After the death of Theodora, Justinian did not cease relations with the Monophysites and treated Anthimus favorably. In the last year of his reign, he issued an edict that the flesh of Christ was incorruptible from birth. The doctrine of the incorruptibility of the flesh of Christ, which even the moderate Monophysites (Theodosians-Sevirians) considered heresy, the emperor thus wanted to impose on the Orthodox Church as a dogma. But this could not lead to the unity of the Monophysites with the church. There is reason to suspect whether his mental faculties were not damaged by this time. What he was trying to achieve with this edict is rather difficult to decide. The Monophysites at that time were a minority of the Greek population. The edict of the emperor, even if it had been adopted, could first of all have caused confusion in Monophysitism itself; But he did not promise anything to the Orthodox Church.

The bitter fate, of course, first of all affected Archbishop Eutyches of Constantinople. He did not recognize the edict as Orthodox, since he found that, in coming out of it, he must recognize the suffering and death of Christ as illusory. On January 22, 565, Eutyches was arrested for his resistance and almost killed. Then the emperor sent him into exile. It is reported that after this a council was held in Constantinople to condemn Eutyches, in order to give this sentence ecclesiastical sanction. Information about him is found in the biographical records of his disciple Eustratius. The accusations brought against Eutyches were of the most petty and even somewhat comical nature. The most important of these was that Eutyches ate game, which was considered at that time to be a purely sybaritic delicacy (some monastic orders in the West, among other things, differed in that they permitted the eating of game on the grounds that in the rule of Benedict of Nursia it was forbidden to eat the flesh of quadrupeds only); another accusation was that Eutyches prayed to God for a long time on his knees (οτι συκοτόκυλα όρνιθίων εφαγεν, καί ότι πολλάς ώρας γονυκλισίας ποιων ηυχετο). After the council, an embassy was sent to Eutyches from his own clerics.
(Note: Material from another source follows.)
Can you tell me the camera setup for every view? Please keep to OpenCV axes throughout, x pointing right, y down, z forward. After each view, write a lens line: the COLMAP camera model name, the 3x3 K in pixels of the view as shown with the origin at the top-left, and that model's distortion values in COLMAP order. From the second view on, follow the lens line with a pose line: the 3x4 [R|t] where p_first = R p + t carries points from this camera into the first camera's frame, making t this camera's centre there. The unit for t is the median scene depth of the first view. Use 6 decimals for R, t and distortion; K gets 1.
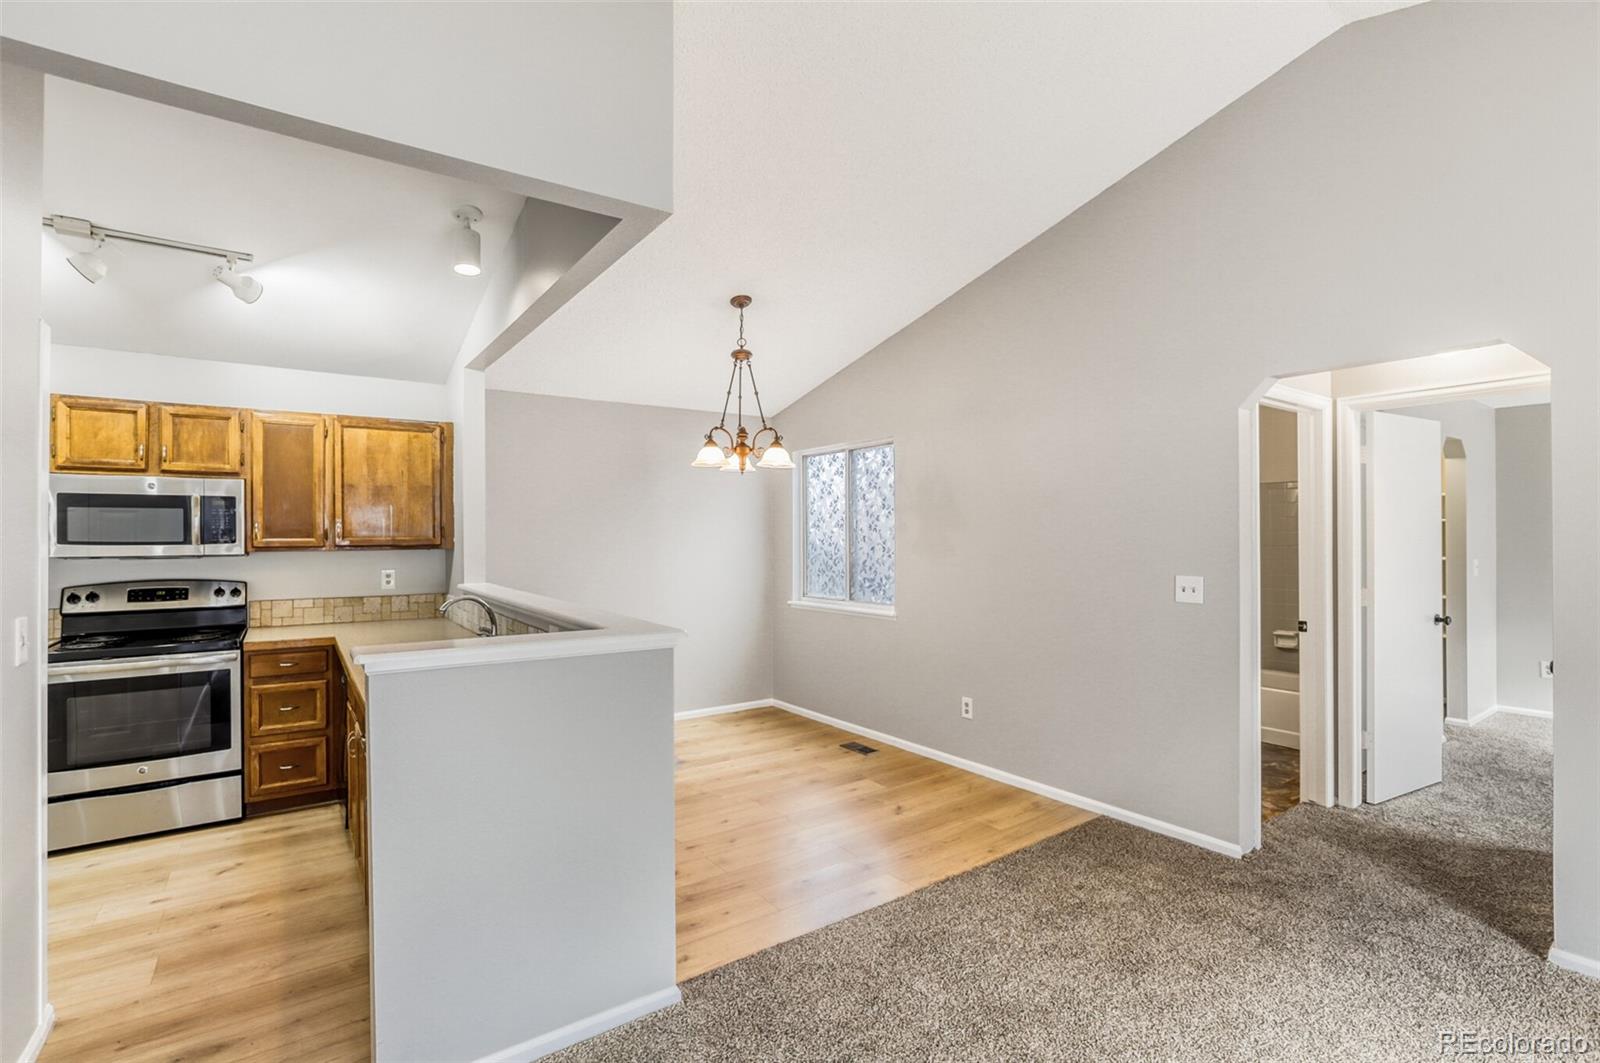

Eutyches asked them directly: "To whom are you sent?" "To the Lord Patriarch, Bishop of Constantinople," they answered. "You are right; although I am in such a position, I still remain a patriarch, and you believe so." After this he by his own authority gave them over to excommunication.

In his place was placed John Scholasticus († August 31, 577). It is difficult to say how John Scholasticus maneuvered, refusing to sign the edict and at the same time preserving the favor of the emperor. Other bishops also refused to sign the edict of the emperor, motivating their indecision by the fact that they wanted to know the opinion of other patriarchs on this dogmatic issue. Anastasius of Antioch spoke out with all resoluteness against the edict and, expecting exile for this, wrote a farewell sermon to his flock; but Justinian died before this new measure (November 14, 565).